In the 1920s a large memorial to India’s First World War dead was built in northern France at Neuve Chapelle, but until this month there has been little to mark their sacrifice on British soil.
A memorial in honour of the 130,000 Sikh soldiers who fought in the conflict was unveiled in November 2015 at the National Memorial Arboretum in Staffordshire, after a fundraising drive by British Sikhs.
The India Gate war memorial in New Delhi commemorating the British war dead |
The India Gate memorial in New Delhi commeorates the British war dead, but it makes no mention of the 70,000 Indian soldiers who died during the war. The Indian government has finally decided to build a national war memorial, but the site has yet to be decided.
But Indian literature touched the war experience in one tragic tale. When the great British poet Wilfred Owen (author of the greatest anti-war poem in the English language, 'Dulce et Decorum Est', was to return to the front to give his life in the futile First World War, he recited Tagore's 'Parting Words' to his mother as his last goodbye. When he was so tragically and pointlessly killed, Owen's mother found Tagore's poem copied out in her son's hand in his diary:
When I go from hence
let this be my parting word,
that what I have seen is unsurpassable.
I have tasted of the hidden honey of this lotus
that expands on the ocean of light,
and thus am I blessed
---let this be my parting word.
In this playhouse of infinite forms
I have had my play
and here have I caught sight of him that is formless.

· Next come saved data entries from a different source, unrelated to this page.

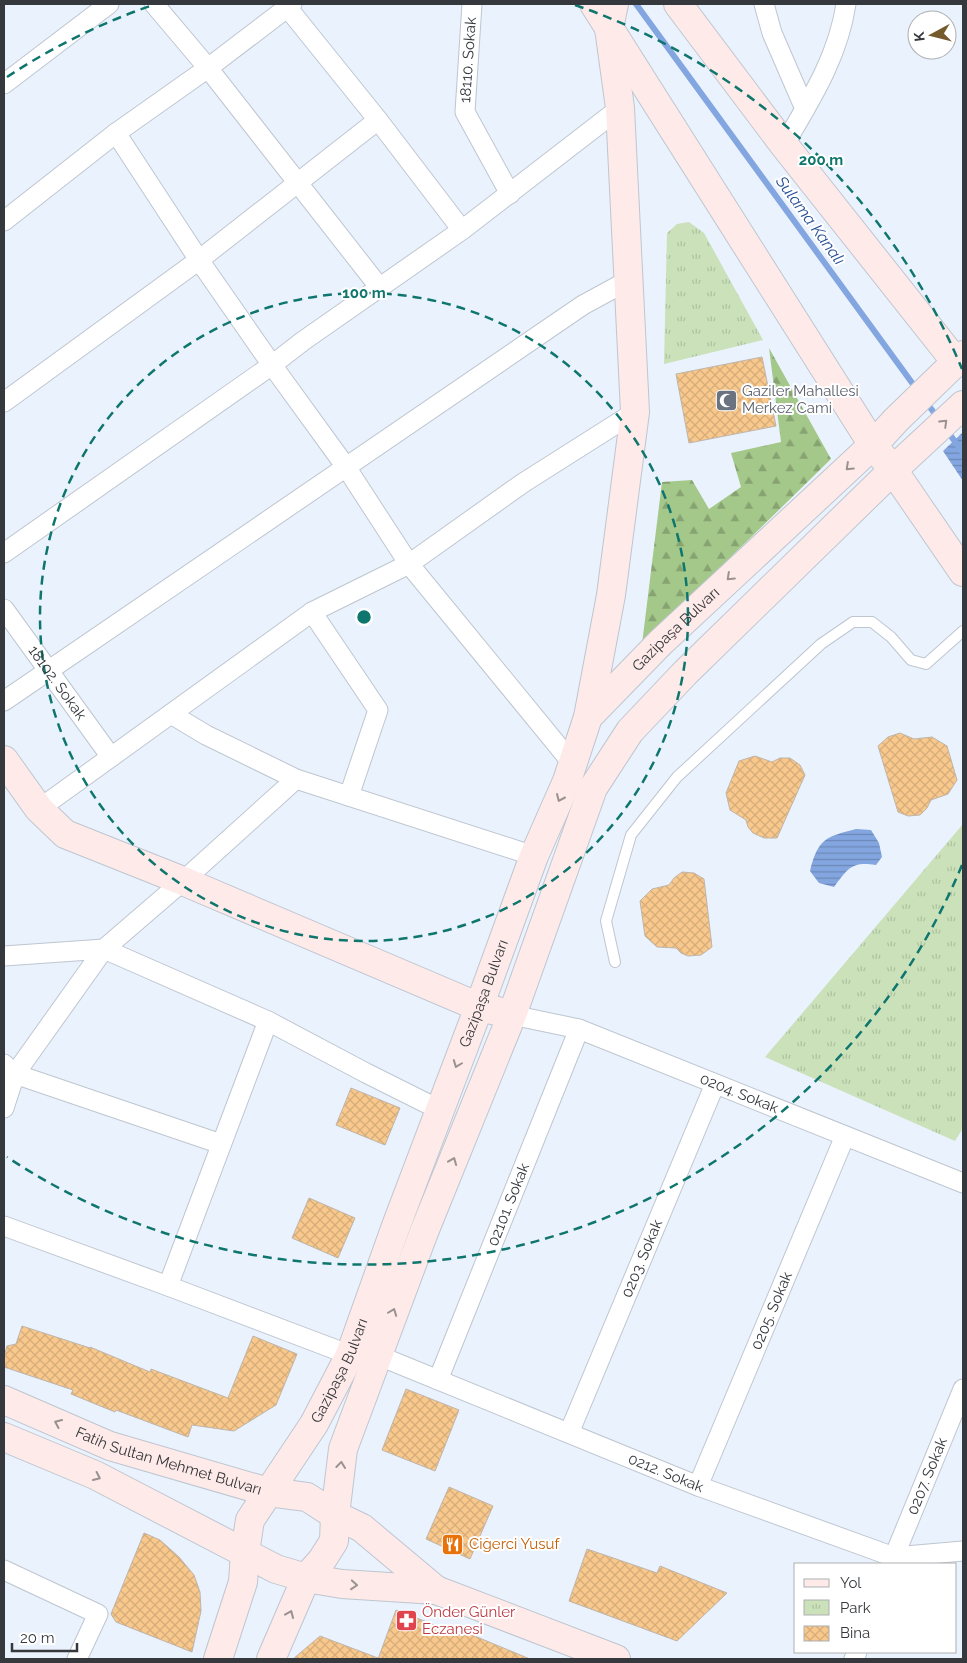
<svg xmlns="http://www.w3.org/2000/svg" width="967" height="1663" font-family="Raleway,sans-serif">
<defs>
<pattern id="forest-firs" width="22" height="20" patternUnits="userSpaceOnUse" patternTransform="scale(1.25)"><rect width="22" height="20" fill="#a3c889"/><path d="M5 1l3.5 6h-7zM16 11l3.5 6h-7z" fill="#86a371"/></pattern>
<pattern id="park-tufts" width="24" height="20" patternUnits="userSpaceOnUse" patternTransform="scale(1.25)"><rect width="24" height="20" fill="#cae1ba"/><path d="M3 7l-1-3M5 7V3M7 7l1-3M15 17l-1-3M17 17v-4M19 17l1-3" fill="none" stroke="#aec2a1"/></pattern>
<pattern id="water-rules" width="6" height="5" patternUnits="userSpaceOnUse" patternTransform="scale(1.25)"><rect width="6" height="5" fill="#83a6e0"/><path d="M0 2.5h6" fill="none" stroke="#6c88b7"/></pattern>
<pattern id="building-cross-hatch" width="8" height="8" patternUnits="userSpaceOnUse" patternTransform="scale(1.25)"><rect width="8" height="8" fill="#f8c88c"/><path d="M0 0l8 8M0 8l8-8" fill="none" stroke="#d5ad7a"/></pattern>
</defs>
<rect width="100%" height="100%" fill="#eaf2fd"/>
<path fill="url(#forest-firs)" d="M 769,348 L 831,459 L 642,644 L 662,482 L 692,480 L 709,509 L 741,487 L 731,453 L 781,442 Z"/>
<path fill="url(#park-tufts)" d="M 689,222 L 704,233 L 763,340 L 664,364 L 667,233 L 677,224 Z
M 963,824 L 963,1128 L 955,1141 L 765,1057 Z"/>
<path fill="url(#water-rules)" d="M 963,432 L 963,481 L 943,451 Z
M 856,829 L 871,830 L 879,843 L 882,857 L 876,865 C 852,861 848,868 834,887 L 819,883 L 810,871 C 818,839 825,837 856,829 Z"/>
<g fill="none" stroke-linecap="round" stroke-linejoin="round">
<path stroke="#83a6e0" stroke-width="6" d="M 636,4 L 918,391
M 925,401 L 939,419
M 946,429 L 963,453"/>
</g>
<path fill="url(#building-cross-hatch)" stroke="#beb5ac" d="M 762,357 L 776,426 L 689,443 L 676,374 Z
M 900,733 L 914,739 L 932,737 L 947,746 L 957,780 L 948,794 L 931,800 L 927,808 L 920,815 L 908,816 L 898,812 L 878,746 L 888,737 Z
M 755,756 L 772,762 L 780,758 L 790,758 L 800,765 L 805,775 L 777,838 L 764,838 L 753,833 L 748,827 L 746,820 L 730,810 L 726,793 L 739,761 Z
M 682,872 L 694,873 L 704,879 L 712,947 L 701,955 L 688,956 L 681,953 L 676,948 L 657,947 L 645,936 L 640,901 L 652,889 L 669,885 L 674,878 Z
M 351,1088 L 400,1108 L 385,1145 L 336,1125 Z
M 309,1198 L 355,1218 L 338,1258 L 292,1238 Z
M 22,1326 L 90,1348 L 90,1347 L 150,1372 L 151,1369 L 228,1398 L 253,1336 L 297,1354 L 276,1405 L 234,1431 L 192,1425 L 188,1437 L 116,1410 L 115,1412 L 71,1394 L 73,1390 L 4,1367 L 4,1357 L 7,1346 L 16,1344 Z
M 406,1389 L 459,1410 L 435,1471 L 382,1450 Z
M 449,1487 L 493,1506 L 470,1559 L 426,1539 Z
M 144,1533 L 160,1540 L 179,1557 L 194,1575 L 200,1592 L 201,1611 L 192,1652 L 116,1622 L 111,1614 Z
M 587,1549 L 657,1573 L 660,1566 L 727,1593 L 677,1641 L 569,1601 Z
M 396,1610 L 463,1636 L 465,1632 L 530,1659 L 378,1659 Z
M 320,1636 L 378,1658 L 378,1659 L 293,1659 Z"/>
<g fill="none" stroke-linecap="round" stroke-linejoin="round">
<defs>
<path id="lane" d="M 615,962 L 606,921 L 631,835 L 677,777 L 821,644 L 853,622 L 872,622 L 891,637 L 911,660 L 926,664 L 963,631"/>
<g id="street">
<path d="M 154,4 L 208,68 L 380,288"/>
<path d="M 472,4 L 465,112 L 510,194"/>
<path d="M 764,4 L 772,33 L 805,109"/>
<path d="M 287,7 L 378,120 L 462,230"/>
<path d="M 4,84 L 109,4"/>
<path d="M 116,133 L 199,260 L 272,365 L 346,467 L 409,564 L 572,763"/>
<path d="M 784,145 C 811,99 838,57 846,4"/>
<path d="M 4,221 L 116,133 L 208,68 L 292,4"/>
<path d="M 4,402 L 199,260 L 378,120"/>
<path d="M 4,553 L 272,365 L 303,341 L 462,230 L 620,108"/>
<path id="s1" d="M 4,609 L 111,757"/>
<path d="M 312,612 L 378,710 L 349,796"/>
<path d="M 4,701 L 583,305 L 629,280"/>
<path d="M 171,714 L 206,735 L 296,779 L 534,856"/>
<path d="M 39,809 L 312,612 L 409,564 L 523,483 L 635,412"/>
<path d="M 4,956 L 104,949 L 268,1021 L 366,1073 L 440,1110"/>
<path id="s2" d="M 512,1015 L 579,1029 L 963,1183"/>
<path d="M 4,1064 L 15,1074 L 221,1144"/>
<path d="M 4,1108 L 15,1074 L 104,949 L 183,881 L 296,779"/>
<path d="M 4,1226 L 168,1286 L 350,1355"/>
<path d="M 168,1286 L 268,1021"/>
<path id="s3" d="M 377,1355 L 698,1486 L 894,1557 L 963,1551"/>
<path id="s4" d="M 438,1380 L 579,1029"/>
<path id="s5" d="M 569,1433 L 715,1084"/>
<path id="s6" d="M 698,1486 L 845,1136"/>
<path id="s7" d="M 891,1564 L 963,1389"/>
<path d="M 4,1570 L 98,1614 L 77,1659"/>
<path d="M 854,1659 L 857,1652"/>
</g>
<g id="secondary">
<path d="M 594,4 L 873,445 L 893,470 L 963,572"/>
<path d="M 678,4 L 784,145 L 956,362"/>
<path d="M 588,717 L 611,595 L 635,412 L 620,108 L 609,28 L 614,4"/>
<path d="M 4,760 L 39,809 L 65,834 L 183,881 L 479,1007 L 497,1011"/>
<path id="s8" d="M 4,1400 L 110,1446 L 268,1492 L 307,1497 L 335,1515 L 362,1528 L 436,1590"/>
<path d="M 4,1437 L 95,1475 L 276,1569 L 306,1578 L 342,1584 L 436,1590 L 616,1659"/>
<path id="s9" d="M 218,1659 L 243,1582 L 245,1552 L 250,1520 L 314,1424 L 350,1355 L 396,1226 L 479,1007 L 534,856 L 567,781 L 588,717 L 660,643 L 873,445 L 896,420 L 963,355"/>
<path d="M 271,1659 L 306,1578 L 322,1560 L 334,1541 L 335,1515 L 343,1449 L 424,1232 L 512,1015 L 593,788 L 630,731 L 685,673 L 893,470 L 963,405"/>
</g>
</defs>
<use href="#lane" stroke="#bec6d0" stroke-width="12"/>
<use href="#street" stroke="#bec6d0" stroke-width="21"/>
<use href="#secondary" stroke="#bec6d0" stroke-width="30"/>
<use href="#lane" stroke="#fff" stroke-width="10"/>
<use href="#street" stroke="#fff" stroke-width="19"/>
<use href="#secondary" stroke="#feeae8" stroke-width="28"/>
</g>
<defs><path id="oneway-chevron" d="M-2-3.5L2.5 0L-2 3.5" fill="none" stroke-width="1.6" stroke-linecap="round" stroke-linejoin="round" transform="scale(1.25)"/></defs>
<g stroke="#9a9192">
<use href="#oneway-chevron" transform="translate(944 423) rotate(-44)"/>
<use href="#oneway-chevron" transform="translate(849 467) rotate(137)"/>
<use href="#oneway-chevron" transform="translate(730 577) rotate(137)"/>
<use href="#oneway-chevron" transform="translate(560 798) rotate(114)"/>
<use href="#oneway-chevron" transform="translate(457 1064) rotate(111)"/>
<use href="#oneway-chevron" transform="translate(453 1161) rotate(-68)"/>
<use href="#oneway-chevron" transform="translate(393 1312) rotate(-69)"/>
<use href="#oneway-chevron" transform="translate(58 1423) rotate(-156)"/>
<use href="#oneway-chevron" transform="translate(341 1465) rotate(-83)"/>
<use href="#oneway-chevron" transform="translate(97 1477) rotate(25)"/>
<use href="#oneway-chevron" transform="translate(354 1585) rotate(5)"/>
<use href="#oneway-chevron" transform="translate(290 1614) rotate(-67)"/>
</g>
<g fill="none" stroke="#0f766e" stroke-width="2.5" stroke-dasharray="9 6">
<circle cx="364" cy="617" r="324"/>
<path d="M962 865A647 647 0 0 1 7 1157M7 77A647 647 0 0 1 153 5M575 5A647 647 0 0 1 962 369"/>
</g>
<defs>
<symbol id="mosque-square" viewBox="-11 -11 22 22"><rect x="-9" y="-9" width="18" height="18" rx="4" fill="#6b7280" stroke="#fff"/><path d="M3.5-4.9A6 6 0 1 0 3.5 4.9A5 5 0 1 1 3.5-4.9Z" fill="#fff"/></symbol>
<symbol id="restaurant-square" viewBox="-11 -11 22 22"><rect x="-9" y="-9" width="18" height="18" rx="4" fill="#e8710a" stroke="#fff"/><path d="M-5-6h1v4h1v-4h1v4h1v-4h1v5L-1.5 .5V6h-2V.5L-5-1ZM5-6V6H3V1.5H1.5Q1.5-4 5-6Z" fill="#fff"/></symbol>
<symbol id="pharmacy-square" viewBox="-11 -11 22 22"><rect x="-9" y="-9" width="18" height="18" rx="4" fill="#e0444e" stroke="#fff"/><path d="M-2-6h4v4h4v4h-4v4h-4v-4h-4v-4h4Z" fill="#fff"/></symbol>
</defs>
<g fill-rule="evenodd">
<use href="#mosque-square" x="714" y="388" width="25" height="25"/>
<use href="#restaurant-square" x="440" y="1532" width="25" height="25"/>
<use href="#pharmacy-square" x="394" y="1608" width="25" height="25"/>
</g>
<g text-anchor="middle" stroke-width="4" stroke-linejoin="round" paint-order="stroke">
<g font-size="15" fill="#35383c" stroke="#fff">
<text transform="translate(468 60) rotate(-86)" y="5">18110. Sokak</text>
<text dy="5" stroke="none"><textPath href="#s9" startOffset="1142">Gazipaşa Bulvarı</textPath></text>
<text dy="5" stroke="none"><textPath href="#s1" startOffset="91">18102. Sokak</textPath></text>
<text dy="5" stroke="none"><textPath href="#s9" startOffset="722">Gazipaşa Bulvarı</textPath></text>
<text dy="5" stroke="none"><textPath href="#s2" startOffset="241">0204. Sokak</textPath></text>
<text dy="5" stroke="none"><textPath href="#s4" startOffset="189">02101. Sokak</textPath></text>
<text dy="5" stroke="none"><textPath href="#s5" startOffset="189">0203. Sokak</textPath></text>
<text dy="5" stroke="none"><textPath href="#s6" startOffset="190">0205. Sokak</textPath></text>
<text dy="5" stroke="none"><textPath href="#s9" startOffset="318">Gazipaşa Bulvarı</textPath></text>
<text dy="5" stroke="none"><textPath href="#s8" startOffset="176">Fatih Sultan Mehmet Bulvarı</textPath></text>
<text dy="5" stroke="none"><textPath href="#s3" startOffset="312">0212. Sokak</textPath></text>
<text dy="5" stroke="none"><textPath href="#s7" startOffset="95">0207. Sokak</textPath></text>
</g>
<g font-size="15" fill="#5b616d" stroke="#fff" text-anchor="start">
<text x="742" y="396">Gaziler Mahallesi<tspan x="742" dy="17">Merkez Cami</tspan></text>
</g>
<g font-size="15" fill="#c56008" stroke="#fff" text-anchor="start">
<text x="469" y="1549">Ciğerci Yusuf</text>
</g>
<g font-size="15" fill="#be3a42" stroke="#fff" text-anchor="start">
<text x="422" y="1617">Önder Günler<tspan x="422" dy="17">Eczanesi</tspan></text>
</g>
<g font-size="16" font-style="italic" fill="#285096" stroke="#fff">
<text transform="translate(811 220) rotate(54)" y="6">Sulama Kanalı</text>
</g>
</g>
<circle cx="364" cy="617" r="8" fill="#0f766e" stroke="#fff" stroke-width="2.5"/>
<g font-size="15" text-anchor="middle" font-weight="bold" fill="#0f766e" stroke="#fff" stroke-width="4" stroke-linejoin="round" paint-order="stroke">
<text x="821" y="165">200 m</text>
<text x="364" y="298">100 m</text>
</g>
<rect width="967" height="1663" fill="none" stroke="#35383c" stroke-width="10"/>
<rect x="794" y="1563" width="162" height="90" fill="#ffffff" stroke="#aeafb1"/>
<rect x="804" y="1579" width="25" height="8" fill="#feeae8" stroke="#aeafb1"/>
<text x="840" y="1588" font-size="15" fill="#35383c">Yol</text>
<rect x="804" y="1600" width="25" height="15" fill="url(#park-tufts)" stroke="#aeafb1"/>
<text x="840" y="1613" font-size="15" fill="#35383c">Park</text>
<rect x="804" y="1626" width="25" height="15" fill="url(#building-cross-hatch)" stroke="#aeafb1"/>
<text x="840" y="1638" font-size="15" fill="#35383c">Bina</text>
<g transform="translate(932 35) rotate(263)"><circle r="24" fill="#ffffff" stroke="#aeafb1"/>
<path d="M0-4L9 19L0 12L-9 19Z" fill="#755a2c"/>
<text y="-8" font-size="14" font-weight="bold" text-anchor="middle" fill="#35383c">K</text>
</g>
<path d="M12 1643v8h65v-8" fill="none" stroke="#35383c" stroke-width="2.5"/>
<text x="20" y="1643" font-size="15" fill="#35383c" stroke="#ffffff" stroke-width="4" paint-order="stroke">20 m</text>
</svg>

My whole body and my limbs
have thrilled with his touch who is beyond touch;
and if the end comes here, let it come
- let this be my parting word.
Indian soldiers in transit pass through Paris |
The Commonwealth War Graves Commission maintains war cemeteries in India, mostly commemorating the Second World War rather than the First. The most famous epitaph of them all is inscribed at the Kohima War Cemetery in North-East India. It reads, "When you go home, tell them of us and say/ For your tomorrow, we gave our today".
Indian soldiers man a fortification in East Africa, 1915 |
The Indian soldiers who died in the First World War could make no such claim. They gave their "todays" for someone else's "yesterdays". They left behind orphans, but history has orphaned them as well. As Imperialism has bitten the dust, it is recalled increasingly for its repression and racism, and its soldiers, when not reviled, are largely regarded as having served an unworthy cause.
But they were men who did their duty, as they saw it. And they were Indians. It is a matter of quiet satisfaction that their overdue rehabilitation has now begun.